• [^] # Re: Switch

    Posté par . En réponse à la dépêche Fedora 12 « Constantine » est disponible. Évalué à 4.

    > Je ne comprends pas que personne ne relève tes errreurs.
    Quels erreurs ?

    > Pour mettre tout le monde d'accord, c'est la défunte Caldera qui a été la première.
    Caldera était basé sur Debian ? C'est le mot debian que tu n'as compris dans "concept d'une Debian simple" ?
    Caldera (devenu depuis The SCO Group, spéciale dédicace à notre ami Darl McBride) utilisait RPM comme système de paquetage pour son OpenLinux.

    > Concernant Mepis, elle est sorti un an avant Ubuntu, alors que l'équipe de Shuttleworth bossait déjà dessus.
    La première release de Mepis a eu lieu en mai 2003, Shuttleworth a constitué son équipe à partir d'avril 2004. Do the math.
    https://www.mepis.org/history
    http://www.ubuntu.com/community/ubuntustory


    > Knoppix est moins une distribution qu'un live-cd bourré d'outils, pas du tout pour les débutants.
    Tu dois avoir la mémoire qui flanche, parce qu'à l'époque, beaucoup se servait de knoppix pour installer/configurer rapidement une Debian fonctionnelle.

    > Pas du tout, reprend des CD de versions 2002-2005 tu vas voir.
    Si je reprends les médias d'installation de 2003/2004, c'était le cas.

    > Gnome 2 est sorti en 2002
    > sorti fin 2003
    GNOME2 n'a vraiment été utilisable qu'à partir de la version 2.4, mais ce n'est pas là la problématique que tu feins d'ignorer. Le noyau 2.6 est une base saine pour apporter des technologies comme udev, HAL qui étaient encore en cours d'incubation en 2003.
    Mi-2004, les principaux composants permettant de constituer un bureau moderne étaient matures, tout convergeait.
    Comme je le disais, un an plus tôt (fin 2003), c'était pas prêt, un an plus tard (fin 2005), tout le monde était au même niveau.

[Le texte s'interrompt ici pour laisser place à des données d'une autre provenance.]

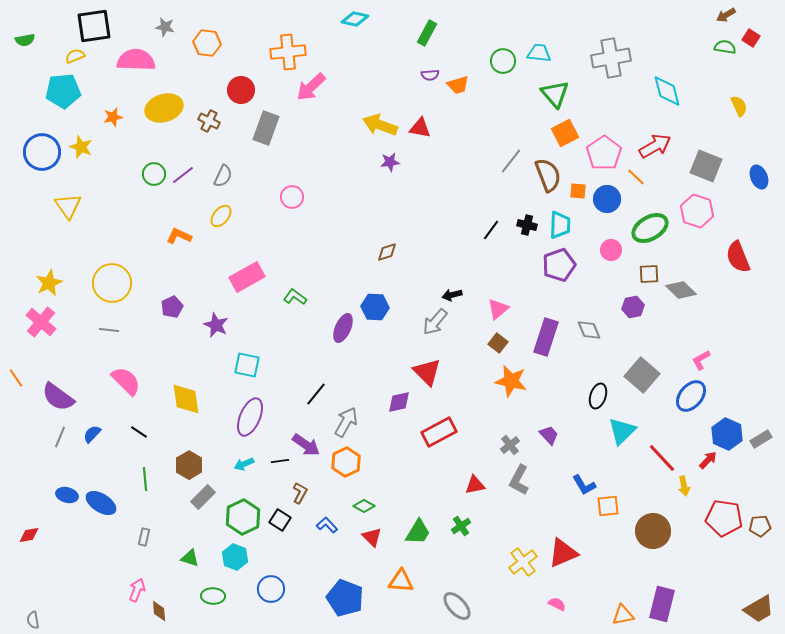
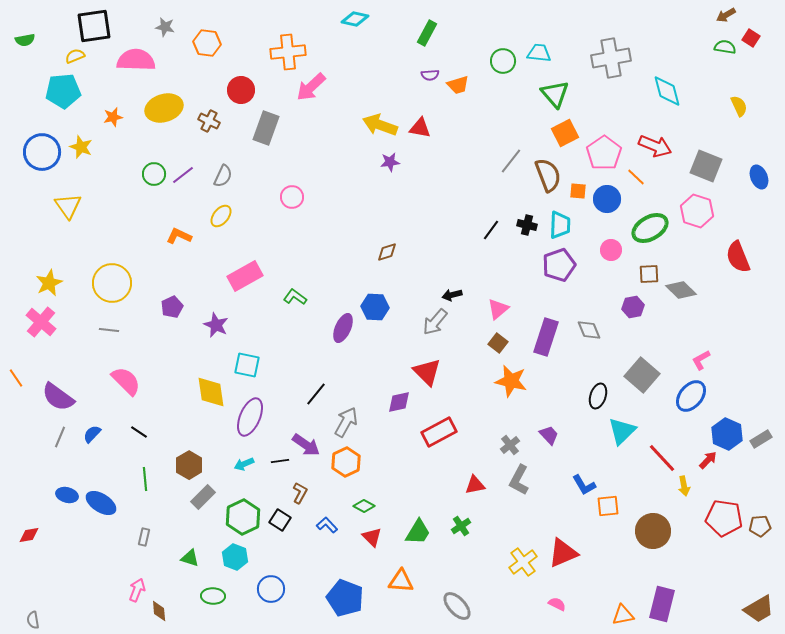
red arrow at (655, 146): rotated 52 degrees clockwise
pink rectangle at (247, 277): moved 2 px left, 1 px up
yellow diamond at (186, 399): moved 25 px right, 7 px up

    > La valeur ajoutée d'Ubuntu c'est le choix de ces trucs: quoi mettre par défaut et comment bien configurer par défaut.
    La valeur ajouté par rapport à Debian.

    > Quel marketing viral? il ne faut pas employer n'importe quel mot à la mode. Ils ont fait du marketing oui, mais en quoi était-il viral?
    Distribution massive de goodies (CDs gratuit), invention d'une pseudo-philosophie à la con (qu'ils n'ont jamais respecté), plus tard un code de conduite (digne d'une école maternelle) des pratiques courantes du marketing viral.
    Le terme viral n'est pas péjoratif ici, ça désigne une politique marketing spécifique.

    > ça laisse entendre que l'équipe Ubuntu est nulle, ne fais rien, etc.
    Ils ne sont certainement pas 'nuls', ils ne sont pas payés à 'rien foutre', on est bien d'accord.
    En revanche, ils prennent beaucoup au libre et rendent très peu. Mis à part bazaar et upstart (qui végéte depuis quelques temps), quelle est la contribution d'Ubuntu à la communauté ? peanuts
    En terme de contribution, ils sont quasi-inexistants dans GNOME, un comble pour la distribution sensée être 'leader' sur le desktop !!!!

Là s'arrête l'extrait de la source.